Le jour suivant, mercredi, j'envoyai à ma pauvre malade quelques traités, en gros caractères, appropriés à son état. L'amie qui les lui porta ne la trouva pas encore mieux; elle était toujours agitée, et parlait de deux espèces de religion, et du sang de Jésus. Le jeudi, la même amie retourna auprès d'elle et la trouva plus malheureuse que jamais, ne parlant toujours que les mêmes choses. Le vendredi matin, la visite fut répétée; mais quel changement! Dès que mon amie vit le visage de la malade, elle eut la conviction qu'un heureux changement s'était opéré. La malade était calme et paisible. Son oeil ardent s'était adouci, et tous les traits de son visage étaient en repos. A la question, comment elle se trouvait, elle répondit aussitôt: «Tout à fait heureuse, maintenant!»

–  J'en suis bien reconnaissante; qu'est-ce qui vous rend si heureuse?

–  «C'est de pouvoir me reposer sur le sang de Jésus!». Tout ce que M. M. m'a dit de ce sang m'est revenu dans l'esprit, pendant la nuit, si clairement. Tout ce qu'il m'a dit est vrai; je suis heureuse maintenant, me reposant sur ce sang.

Elle lira alors de dessous son oreiller les traités que je lui avais envoyés, et les posa sur une petite table à côté de son lit, voulant nous faire comprendre par là qu'elle n'en avait pas besoin, qu'elle avait trouvé Jésus et qu'elle avait le repos en Lui. — Elle s'en allait rapidement, mais tout était paix.

–  Aimeriez-vous revoir M. M., lui demanda-t-on?

–  Oui, beaucoup; mais dites-lui que je serai bientôt avec Jésus. Je le rencontrerai au ciel.

Elle s'endormit le même jour dans l'après midi.

Quelques jours après, j'allai voir la jeune femme qui m'avait introduit chez la malade. J'appris qu'elle était soeur de la défunte, et qu'elle avait quitté sa place de domestique, pour soigner sa soeur et les enfants de celle-ci, car le mari, étant homme de peine, était absent toute la journée. Quoique la jeune femme ne fût pas chrétienne, je désirais savoir ce quelle pensait de sa soeur et, en même temps, je désirais lui parler franchement à elle-même. Il peut être utile de rapporter ici une partie de notre conversation, pour faire connaître l'effrayante ignorance qui règne dans l'esprit d'un grand nombre de personnes, quant à la voie du salut.

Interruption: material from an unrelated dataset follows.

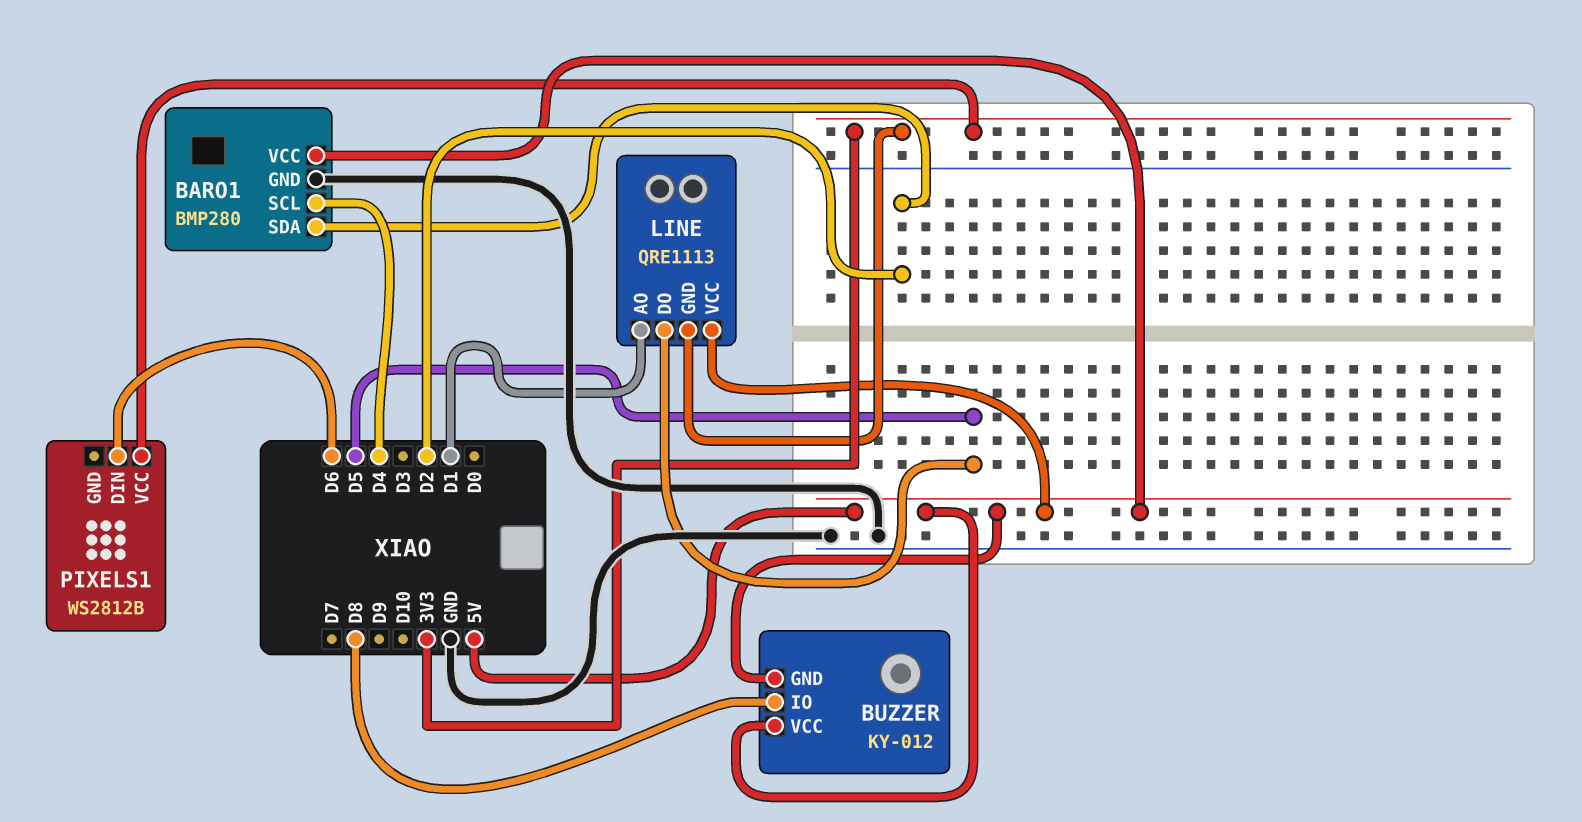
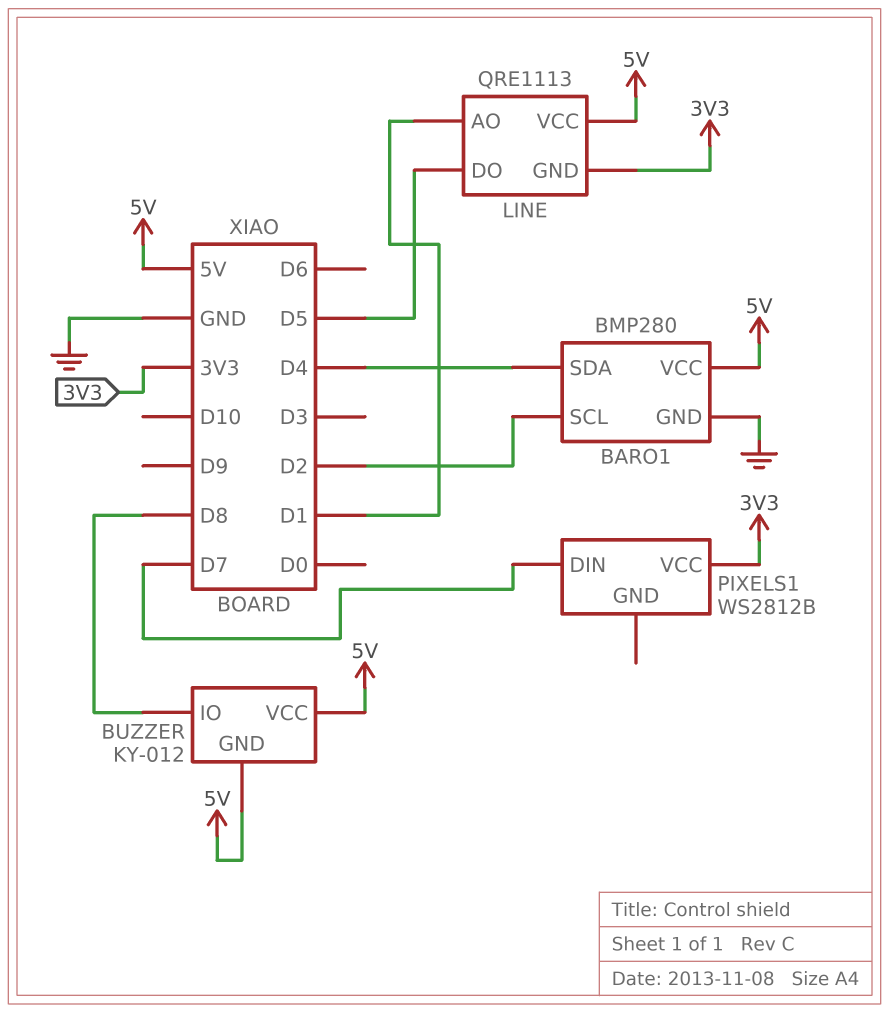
BARO1 pin SCL: D4 -> D2
BARO1 pin SDA: D2 -> D4
PIXELS1 pin DIN: D6 -> D7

–  Dès le mardi, me dit-elle, ma soeur fut plus agitée, et plus difficile à contenir; mais le jeudi, elle était devenue tout à fait irritable. J'aurais souhaité que vous ne fussiez jamais venu la voir. Je ne pouvais ni lui arranger son oreiller, ni rien lui faire à sa guise. Mais, lui dis-je, qu'as-tu donc? «Oh! s'écria-t-elle, si je pouvais savoir que mes péchés sont pardonnés!» — Eh bien! prie Dieu; et je suis sûre qu'il te pardonnera tes péchés. — «Les tiens sont-ils pardonnés?» répliqua-elle vivement. — «Non, je sais que les miens ne sont pas pardonnés, parce que je ne l'ai jamais demandé!» — Non, non, ce n'est pas cela; M. M. dit que nous ne pouvons obtenir le pardon que par la foi au sang de Jésus.

La nuit arriva, et il fut convenu que la jeune femme se coucherait tandis que le mari resterait debout. Il s'étendit sur deux chaises, près du lit de la malade, de manière à ce que celle-ci pût le réveiller si elle avait besoin de quelque chose; mais à la grande surprise du mari aussi bien que de la soeur, elle ne les dérangea pas jusqu'au matin. Le Dieu de toute grâce l'avait visitée, pendant ces heures solitaires de la nuit, et la lumière, la paix, et la joie de son salut avaient éclairé l'âme de la pauvre malade. Au matin, elle reposait paisiblement, parfaitement tranquille, et témoigna qu'elle n'avait besoin de rien. Elle voyait tout clairement maintenant: elle était heureuse. Le Seigneur avait fait l'oeuvre, par la puissance de son Esprit, et à son Nom en soit toute la louange, l'honneur, et la gloire!